> **REQUIRED TASKS**
a. In the OpenShift MCE passage, what is the cluster that acts as the 'Shared MCE hub' called?
b. Please rewrite the paragraph of the OpenShift MCE passage that begins "If your lab already have many clusters" as a short bulleted list, keeping its main facts.
c. Continue the OpenShift MCE passage from its last sentence.

> **SOURCE PASSAGE**
Using OpenShift Multi-Cluster Engine(MCE) to expand the cluster.
There are two different scenarios:
- Shared MCE hub
- Local cluster as MCE hub
If your lab already have many clusters deployed with different methods, but the clusters are not managed by Red Hat Advanced Cluster Management(ACM) or MCE(part of Red Hat ACM), you can use the helper scripts in this repo to create an MCE hub, import the clusters into the MCE hub, manage the clusters going forward. The MCE hub can be reused across the different cluster, it is a 'Shared MCE hub'. The cluster which acts as the 'Shared MCE hub' is a 'Management Cluster'. The clusters imported into the MCE hub are 'Managed Clusters'.

> **DATASET EXTRACT**
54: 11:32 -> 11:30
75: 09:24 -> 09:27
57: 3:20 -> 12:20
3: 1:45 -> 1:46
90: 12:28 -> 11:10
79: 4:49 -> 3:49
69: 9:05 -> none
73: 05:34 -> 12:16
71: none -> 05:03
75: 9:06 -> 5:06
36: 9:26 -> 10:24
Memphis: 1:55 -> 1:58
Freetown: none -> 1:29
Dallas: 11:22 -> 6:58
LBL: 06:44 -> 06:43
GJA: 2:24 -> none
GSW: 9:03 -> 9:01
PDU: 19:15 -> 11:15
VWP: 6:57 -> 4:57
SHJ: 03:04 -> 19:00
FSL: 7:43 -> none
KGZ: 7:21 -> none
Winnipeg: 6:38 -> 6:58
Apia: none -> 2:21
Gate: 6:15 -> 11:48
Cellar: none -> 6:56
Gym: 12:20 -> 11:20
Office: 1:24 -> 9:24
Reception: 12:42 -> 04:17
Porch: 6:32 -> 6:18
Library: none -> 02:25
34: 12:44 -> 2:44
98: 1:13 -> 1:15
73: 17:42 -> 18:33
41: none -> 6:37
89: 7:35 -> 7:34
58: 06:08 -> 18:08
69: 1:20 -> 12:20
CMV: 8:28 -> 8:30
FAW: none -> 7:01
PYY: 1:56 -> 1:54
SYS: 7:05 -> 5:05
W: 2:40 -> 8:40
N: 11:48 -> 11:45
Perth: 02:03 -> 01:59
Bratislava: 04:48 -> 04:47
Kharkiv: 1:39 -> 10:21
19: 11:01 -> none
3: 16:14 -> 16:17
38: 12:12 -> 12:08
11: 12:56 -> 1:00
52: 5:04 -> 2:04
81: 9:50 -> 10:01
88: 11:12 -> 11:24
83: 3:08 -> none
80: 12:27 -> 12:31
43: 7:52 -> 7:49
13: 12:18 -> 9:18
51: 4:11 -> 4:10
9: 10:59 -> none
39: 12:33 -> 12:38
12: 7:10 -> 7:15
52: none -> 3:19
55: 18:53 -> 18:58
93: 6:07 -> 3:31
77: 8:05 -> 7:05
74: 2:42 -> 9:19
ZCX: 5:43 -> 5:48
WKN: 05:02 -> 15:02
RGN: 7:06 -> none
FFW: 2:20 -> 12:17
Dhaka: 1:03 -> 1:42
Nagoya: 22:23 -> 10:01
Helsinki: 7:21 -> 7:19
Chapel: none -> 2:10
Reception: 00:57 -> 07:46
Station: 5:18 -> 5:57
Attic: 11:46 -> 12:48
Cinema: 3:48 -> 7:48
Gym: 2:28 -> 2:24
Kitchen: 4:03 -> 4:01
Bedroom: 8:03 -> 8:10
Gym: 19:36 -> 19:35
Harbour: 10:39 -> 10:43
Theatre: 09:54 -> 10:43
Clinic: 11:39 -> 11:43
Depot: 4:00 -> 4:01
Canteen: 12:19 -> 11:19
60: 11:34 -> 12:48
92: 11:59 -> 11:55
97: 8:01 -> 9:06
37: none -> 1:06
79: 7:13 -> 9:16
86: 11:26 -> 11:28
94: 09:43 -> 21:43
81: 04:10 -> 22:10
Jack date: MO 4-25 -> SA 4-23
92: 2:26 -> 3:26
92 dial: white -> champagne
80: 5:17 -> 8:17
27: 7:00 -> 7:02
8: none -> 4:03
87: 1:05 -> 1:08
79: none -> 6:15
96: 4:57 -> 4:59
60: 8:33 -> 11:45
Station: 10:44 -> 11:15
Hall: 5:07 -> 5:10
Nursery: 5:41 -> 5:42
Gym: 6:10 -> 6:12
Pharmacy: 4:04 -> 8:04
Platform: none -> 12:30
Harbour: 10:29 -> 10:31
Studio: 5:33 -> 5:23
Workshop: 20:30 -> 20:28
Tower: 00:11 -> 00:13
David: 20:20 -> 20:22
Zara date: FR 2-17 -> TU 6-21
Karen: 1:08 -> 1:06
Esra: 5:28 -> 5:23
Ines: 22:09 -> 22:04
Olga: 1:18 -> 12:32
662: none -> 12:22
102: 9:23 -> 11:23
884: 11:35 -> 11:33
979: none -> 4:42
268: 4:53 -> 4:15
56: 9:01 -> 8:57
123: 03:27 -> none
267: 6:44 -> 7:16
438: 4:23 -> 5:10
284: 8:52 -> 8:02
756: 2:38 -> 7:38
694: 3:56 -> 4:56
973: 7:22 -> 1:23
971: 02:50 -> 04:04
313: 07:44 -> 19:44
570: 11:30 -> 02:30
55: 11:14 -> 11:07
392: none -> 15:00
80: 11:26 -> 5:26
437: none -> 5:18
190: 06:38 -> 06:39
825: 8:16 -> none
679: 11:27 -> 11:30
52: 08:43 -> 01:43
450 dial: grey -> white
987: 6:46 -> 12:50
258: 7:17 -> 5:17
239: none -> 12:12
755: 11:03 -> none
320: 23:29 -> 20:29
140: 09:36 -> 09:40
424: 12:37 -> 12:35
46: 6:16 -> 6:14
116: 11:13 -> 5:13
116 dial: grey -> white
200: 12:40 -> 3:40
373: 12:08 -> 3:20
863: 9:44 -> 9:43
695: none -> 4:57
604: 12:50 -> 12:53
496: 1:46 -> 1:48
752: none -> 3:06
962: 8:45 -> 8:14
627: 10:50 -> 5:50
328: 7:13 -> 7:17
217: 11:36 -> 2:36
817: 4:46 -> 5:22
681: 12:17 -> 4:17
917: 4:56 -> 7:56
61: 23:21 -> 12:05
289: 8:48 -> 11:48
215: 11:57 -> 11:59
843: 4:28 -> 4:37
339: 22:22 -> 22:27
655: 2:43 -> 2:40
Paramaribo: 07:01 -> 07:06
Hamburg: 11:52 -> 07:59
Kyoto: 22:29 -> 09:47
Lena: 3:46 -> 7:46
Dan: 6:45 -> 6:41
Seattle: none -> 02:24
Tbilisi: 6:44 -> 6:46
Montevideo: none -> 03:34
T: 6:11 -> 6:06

> **ANSWERS BY TASK**
a. It is called a 'Management Cluster'.

b.
- Applies when a lab has many clusters deployed with different methods that are not managed by Red Hat ACM or MCE (part of Red Hat ACM).
- The helper scripts in the repo can create an MCE hub, import the clusters into it, and manage them going forward.
- The MCE hub can be reused across different clusters, making it a 'Shared MCE hub'.
- The cluster acting as the 'Shared MCE hub' is the 'Management Cluster'.
- The clusters imported into the MCE hub are 'Managed Clusters'.

c.
If you only want to expand one particular cluster, you can use the helper scripts in this repo to create an MCE hub on the cluster itself(local-cluster), import the cluster into the MCE hub and expand it.
This local-cluster branch is a simplified version for this scenario.
- Setup storage solution if not already have
- Install MCE Operator and create MCE hub instance
- Import the cluster into the MCE hub
- Add worker with MCE
- Add master with MCE and replace a broken(or healthy) one
Your cluster should have a storage solution available. Please ignore this step if you already have. In this example we will use LVM Storage Operator.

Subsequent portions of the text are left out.